外国人技能実習生の厚生年金保険に関する質問主意書のうち、「1 就業期間や転職の自由がな」から始まり「が、政府の見解を示されたい。」で終わる箇所を、一字も変えずに書き写してください。

═════ 提供テキスト

質問主意書

第166回国会(常会)

質問主意書


質問第三二号

外国人技能実習生に係る厚生年金保険制度に関する質問主意書

右の質問主意書を国会法第七十四条によって提出する。

  平成十九年五月七日

山下 八洲夫   


       参議院議長 扇 千景 殿



   外国人技能実習生に係る厚生年金保険制度に関する質問主意書

 私は、さきに外国人技能実習生に係る厚生年金保険制度に関する再質問主意書(第一六五回国会質問第三八号)(以下「再質問主意書」という。)を提出し、去る平成十八年十二月二十日にその答弁書(以下「再答弁書」という。)を受領した。しかし、その内容は、質問に対してすべてを網羅した答弁とはなっていない。よって、改めて不十分な点に関して明らかにするとともに、明確で国民に分かりやすい答弁を求める観点から、以下質問する。

一 政府は、再答弁書「一について」において、「日本国籍の有無にかかわらず強制的に適用されるものであり、外国人技能実習生についても、厚生年金保険法に定める被保険者の要件に該当する場合には、厚生年金保険の被保険者となるものであり、同法第九条はこの趣旨を規定している。」との趣旨を述べており、厚生年金保険法(以下「本法」という。)第九条の形式的な文言解釈を答弁するにとどまっている。

1 就業期間や転職の自由がない等の点で在留外国人一般と異なる重大な制約に服する外国人技能実習生は、一般論として日本国民と同等の社会生活を営んでいない。加えて、老齢厚生年金の受給の見込みがない外国人技能実習生にとって、本法の被保険者に含まれることは利益にならない。すなわち、本法第九条は、形式的に外国人技能実習生が在留外国人に該当したとしても、必ずしも被保険者に含めることまで要求するものではないと言える。政府は、本法第九条の解釈につき、形式的な文言解釈から脱却し、同条の趣旨に基づく実質的な解釈をするべきである。このように実質的に解釈した上で行政裁量権に基づき外国人技能実習生を被保険者から除外することは可能であると考えるが、政府の見解を示されたい。

══════════
═════ 抽出データ

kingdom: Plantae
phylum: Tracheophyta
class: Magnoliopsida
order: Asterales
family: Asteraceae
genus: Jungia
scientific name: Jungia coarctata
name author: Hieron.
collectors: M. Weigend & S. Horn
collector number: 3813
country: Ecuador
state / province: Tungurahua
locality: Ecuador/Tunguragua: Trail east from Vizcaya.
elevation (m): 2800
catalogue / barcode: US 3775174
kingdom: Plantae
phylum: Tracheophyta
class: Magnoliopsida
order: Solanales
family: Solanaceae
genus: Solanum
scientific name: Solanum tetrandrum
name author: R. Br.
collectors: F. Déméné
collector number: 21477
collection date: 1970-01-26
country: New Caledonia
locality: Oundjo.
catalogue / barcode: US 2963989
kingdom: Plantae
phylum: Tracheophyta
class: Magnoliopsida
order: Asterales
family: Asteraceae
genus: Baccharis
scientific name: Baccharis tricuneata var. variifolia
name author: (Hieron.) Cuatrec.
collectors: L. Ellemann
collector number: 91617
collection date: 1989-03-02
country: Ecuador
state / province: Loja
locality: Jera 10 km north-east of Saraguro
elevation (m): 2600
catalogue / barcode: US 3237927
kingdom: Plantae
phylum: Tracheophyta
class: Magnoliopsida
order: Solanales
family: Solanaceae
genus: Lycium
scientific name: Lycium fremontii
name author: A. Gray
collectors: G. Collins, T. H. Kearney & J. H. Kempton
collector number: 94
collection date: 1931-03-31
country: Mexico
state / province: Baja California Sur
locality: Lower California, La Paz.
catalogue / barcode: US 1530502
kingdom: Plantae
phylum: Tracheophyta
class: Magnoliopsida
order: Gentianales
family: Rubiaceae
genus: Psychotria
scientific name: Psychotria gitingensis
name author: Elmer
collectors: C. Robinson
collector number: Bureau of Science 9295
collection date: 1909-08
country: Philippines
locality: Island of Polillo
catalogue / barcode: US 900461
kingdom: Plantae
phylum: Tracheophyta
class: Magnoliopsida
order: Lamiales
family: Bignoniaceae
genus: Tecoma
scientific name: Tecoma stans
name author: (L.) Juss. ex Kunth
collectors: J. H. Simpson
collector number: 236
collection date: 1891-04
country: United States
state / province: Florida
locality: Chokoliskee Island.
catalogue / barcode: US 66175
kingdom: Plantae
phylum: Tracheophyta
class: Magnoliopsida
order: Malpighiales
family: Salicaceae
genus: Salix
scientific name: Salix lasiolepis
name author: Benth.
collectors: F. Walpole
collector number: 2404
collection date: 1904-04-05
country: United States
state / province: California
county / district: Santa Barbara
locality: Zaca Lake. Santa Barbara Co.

══════════

▶ 作業結果
1 就業期間や転職の自由がない等の点で在留外国人一般と異なる重大な制約に服する外国人技能実習生は、一般論として日本国民と同等の社会生活を営んでいない。加えて、老齢厚生年金の受給の見込みがない外国人技能実習生にとって、本法の被保険者に含まれることは利益にならない。すなわち、本法第九条は、形式的に外国人技能実習生が在留外国人に該当したとしても、必ずしも被保険者に含めることまで要求するものではないと言える。政府は、本法第九条の解釈につき、形式的な文言解釈から脱却し、同条の趣旨に基づく実質的な解釈をするべきである。このように実質的に解釈した上で行政裁量権に基づき外国人技能実習生を被保険者から除外することは可能であると考えるが、政府の見解を示されたい。